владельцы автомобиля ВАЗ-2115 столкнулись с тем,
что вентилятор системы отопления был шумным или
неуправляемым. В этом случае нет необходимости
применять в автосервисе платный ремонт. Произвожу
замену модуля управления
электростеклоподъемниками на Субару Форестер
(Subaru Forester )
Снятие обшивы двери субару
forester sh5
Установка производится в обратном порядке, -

• [Your assignment] Format the text of the item above as a JSON list of strings, with one string per line and any blank lines omitted.

• [Written response]
[
  "владельцы автомобиля ВАЗ-2115 столкнулись с тем,",
  "что вентилятор системы отопления был шумным или",
  "неуправляемым. В этом случае нет необходимости",
  "применять в автосервисе платный ремонт. Произвожу",
  "замену модуля управления",
  "электростеклоподъемниками на Субару Форестер",
  "(Subaru Forester )",
  "Снятие обшивы двери субару",
  "forester sh5",
  "Установка производится в обратном порядке, -"
]